Cells respond to the physical environment around them, making decisions based on the “stiffness” of materials they touch, said Giuliano Scarcelli, a researcher in the university’s Optics Biotech Lab. When cancer cells break off of a tumor, they can travel through the bloodstream and form new tumors through a process called metastasis, he added.

But in order to move through the body, the cancerous cells must overcome physical obstacles in their path.

Scarcelli and his team’s research suggests cells do this by changing their own stiffness, allowing them to move more easily through constrictions and vessels in the body, he said, and they are working to improve a microscope they have developed to better understand the mechanics of this process.

“The nasty thing [about cancer] is the little cells that can break off and go to another site … it’s a terribly difficult process from a physical standpoint,” Scarcelli said. “So the purpose of this grant was to basically observe all of these challenging processes that occur during the metastasis and see if the … metastatic cell has mechanical machinery that is turned on in order to accomplish these goals.”

Scarcelli’s team will receive $1 million over the next three years from the Innovative Molecular Analysis Technologies Program of the National Cancer Institute of the NIH to develop the instrument even further, he said. They hope to make their instrument faster, more accurate and more user-friendly so that it can have more practical applications, he added.

Using a technique called Brillouin spectroscopy, researchers place a dish of cells under a microscope, shine a laser onto a cell and use equipment to measure the light that the cell scatters, said Jitao Zhang, a postdoctorate in the Optics Biotech Lab. The scattered light will have a slightly different wavelength than the original laser, and this difference is related to the stiffness of the cell, Zhang said.

Scarcelli previously used this technique to measure the stiffness of eye tissue related to cornea surgeries, he said. Applying the technology on the cellular level requires a much higher resolution, which many people thought would be “fundamentally impossible,” he said.

Using light instead of physical contact on the cell with a small needle is less damaging and allows researchers to see more details of the cell, Zhang said.

In the process of metastasis, tumor cells must make holes in blood vessels and squeeze themselves through the tissue, said Emad Moeendarbary, a research fellow at the Massachusetts Institute of Technology who has been collaborating on the University of Maryland project.

In a lab setting, researchers can observe how individual cancer cells migrate through gel in a glass or a dish, and also add a layer of cells representing blood vessels to mimic the environment of the body, Moeendarbary said.

“We’re starting to see that, indeed, in these processes the metastatic cells have this … ability to adapt their mechanical properties to the task that they need,” Scarcelli said. “So when they need to be soft, they’re soft; when they need to be stiff, they’re stiff.”

While it is “a little bit tricky” to predict the clinical implications of this technique, a better understanding of how cells change during migration may help biologists better prevent migration and spread, Moeendarbary said.
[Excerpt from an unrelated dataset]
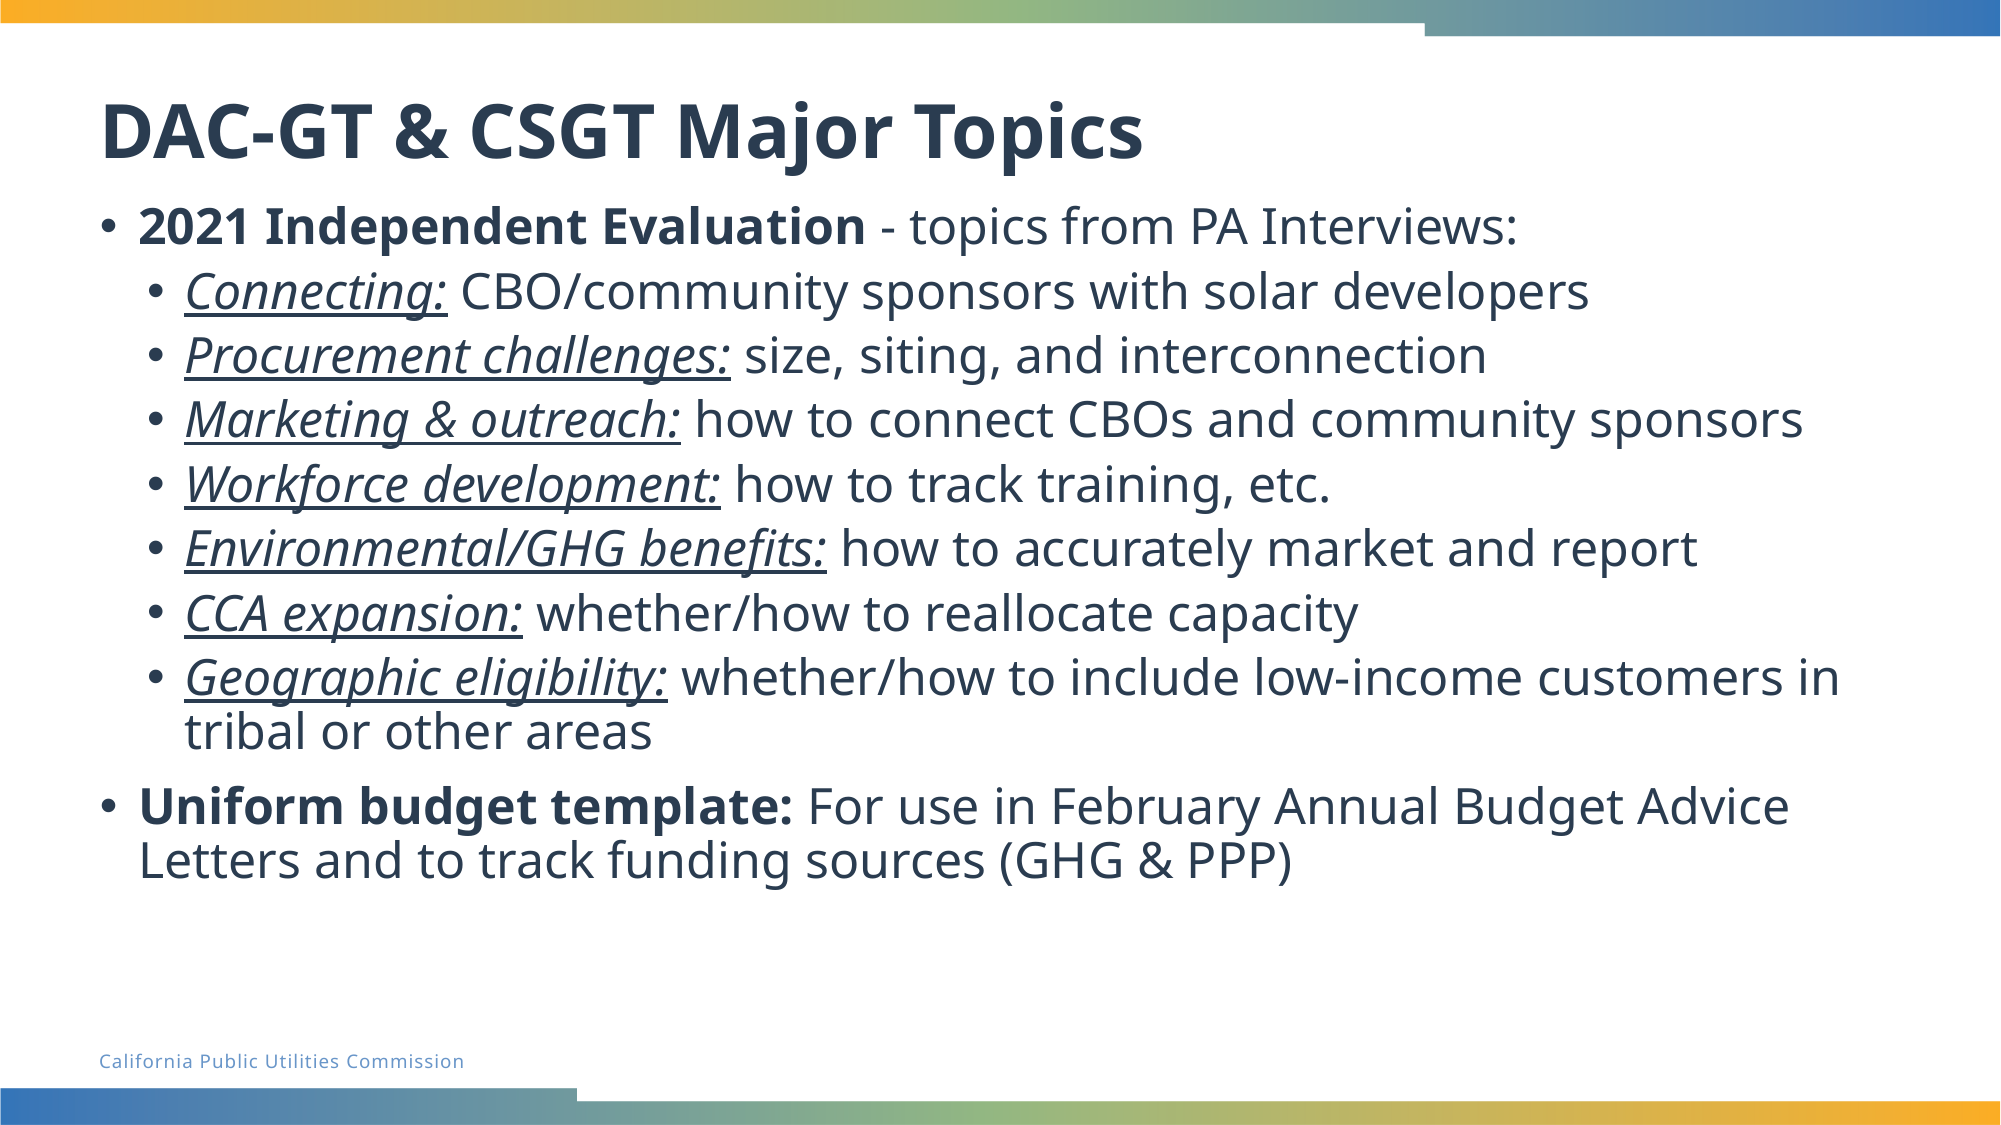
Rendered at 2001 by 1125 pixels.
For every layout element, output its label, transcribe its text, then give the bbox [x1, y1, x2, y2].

title DAC-GT & CSGT Major Topics [99, 59, 1900, 182]
picture [0, 0, 2001, 1125]
list 2021 Independent Evaluation - topics from PA Interviews: Connecting: CBO/community sponsors with solar developers Procurement challenges: size, siting, and interconnection Marketing & outreach: how to connect CBOs and community sponsors Workforce development: how to track training, etc. Environmental/GHG benefits: how to accurately market and report CCA expansion: whether/how to reallocate capacity Geographic eligibility: whether/how to include low-income customers in tribal or other areas Uniform budget template: For use in February Annual Budget Advice Letters and to track funding sources (GHG & PPP) [99, 194, 1900, 1063]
Ninety percent of all cancer-related deaths result from metastasis, rather than a primary tumor, said Kimberly Stroka, an assistant bioengineering professor who also studies the spread of cancer.
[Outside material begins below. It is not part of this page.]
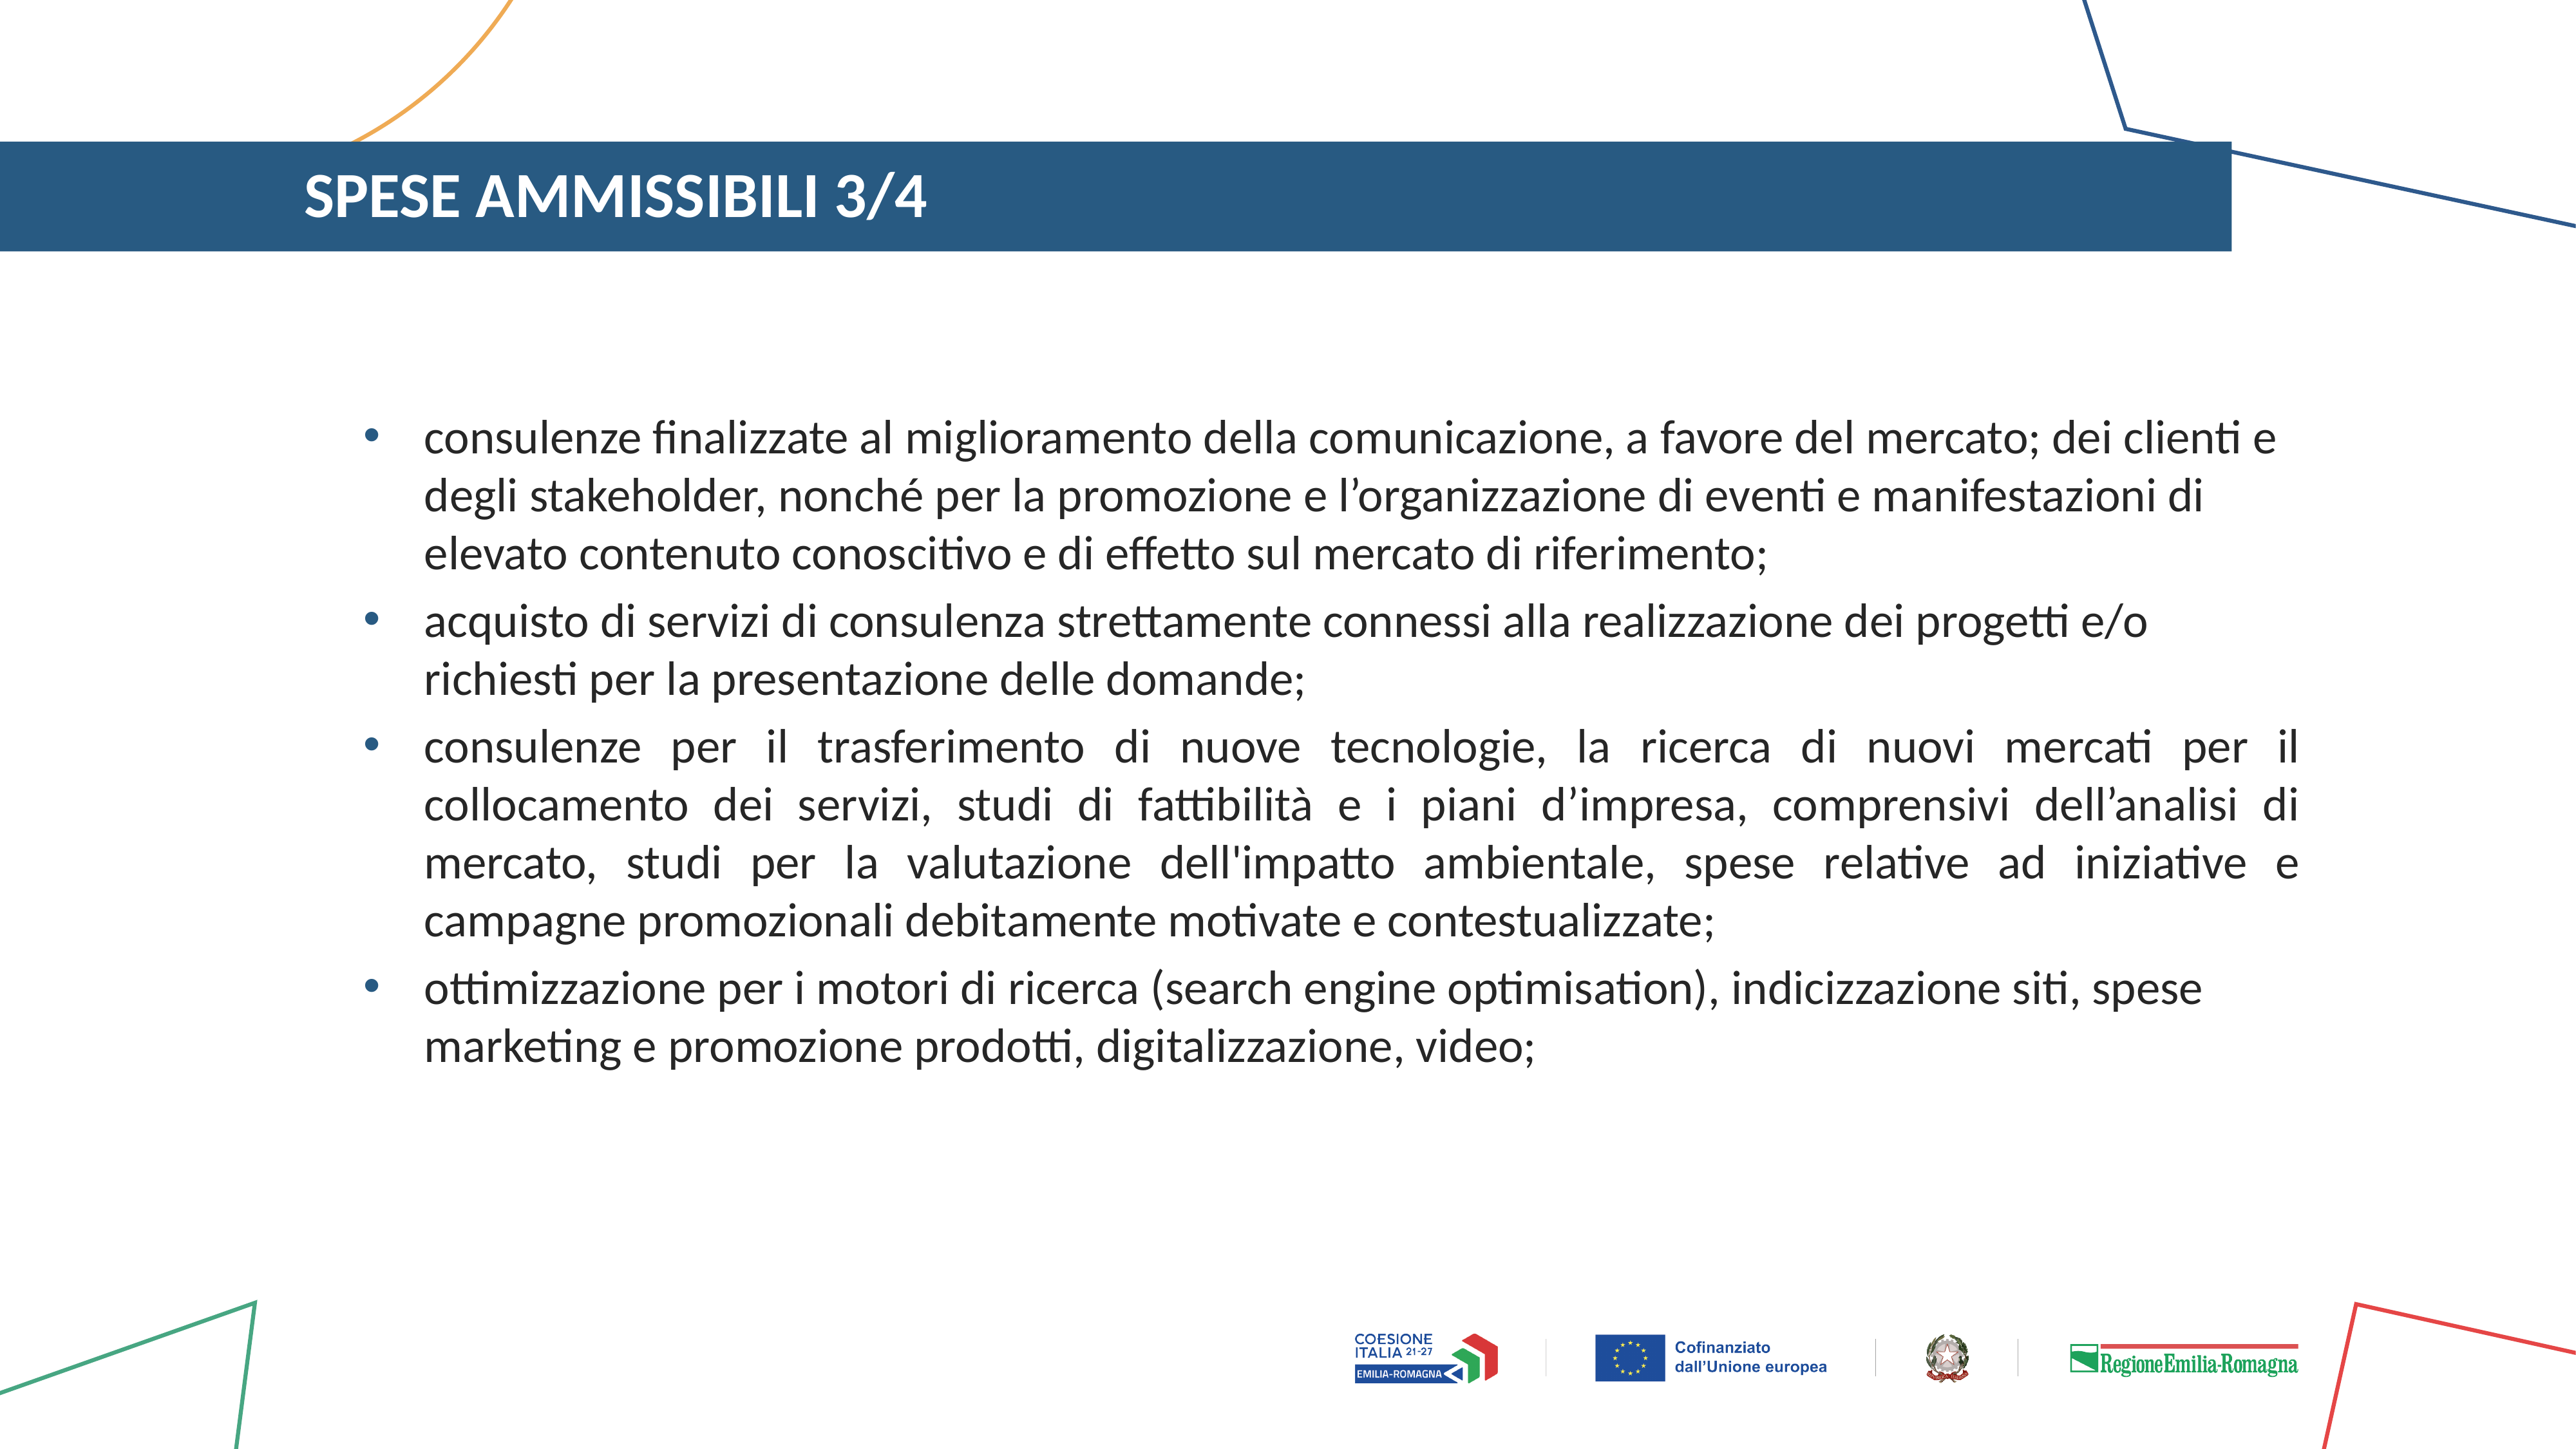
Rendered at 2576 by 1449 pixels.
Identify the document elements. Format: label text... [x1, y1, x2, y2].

list consulenze finalizzate al miglioramento della comunicazione, a favore del mercato; dei clienti e degli stakeholder, nonché per la promozione e l’organizzazione di eventi e manifestazioni di elevato contenuto conoscitivo e di effetto sul mercato di riferimento; acquisto di servizi di consulenza strettamente connessi alla realizzazione dei progetti e/o richiesti per la presentazione delle domande; consulenze per il trasferimento di nuove tecnologie, la ricerca di nuovi mercati per il collocamento dei servizi, studi di fattibilità e i piani d’impresa, comprensivi dell’analisi di mercato, studi per la valutazione dell'impatto ambientale, spese relative ad iniziative e campagne promozionali debitamente motivate e contestualizzate; ottimizzazione per i motori di ricerca (search engine optimisation), indicizzazione siti, spese marketing e promozione prodotti, digitalizzazione, video; [297, 400, 2311, 1173]
title SPESE AMMISSIBILI 3/4 [0, 141, 2232, 252]
picture [1343, 1323, 2311, 1392]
In the future, Scarcelli said this technique could be used to combat cells’ ability to spread through the body and test drugs that aim to prevent metastasis.

While there are many challenges to applying this technology to real, clinical settings, Zhang said the NIH grant is “very exciting” as researchers aim to provide more information to biologists in order to fight cancer.

“We want to have a way to diagnose the cancer with this new measure, and also we want to understand how the mechanical property of the cell relates to its function,” Zhang said. “It’s powerful instrument, but … there’s still a far way we have to go.”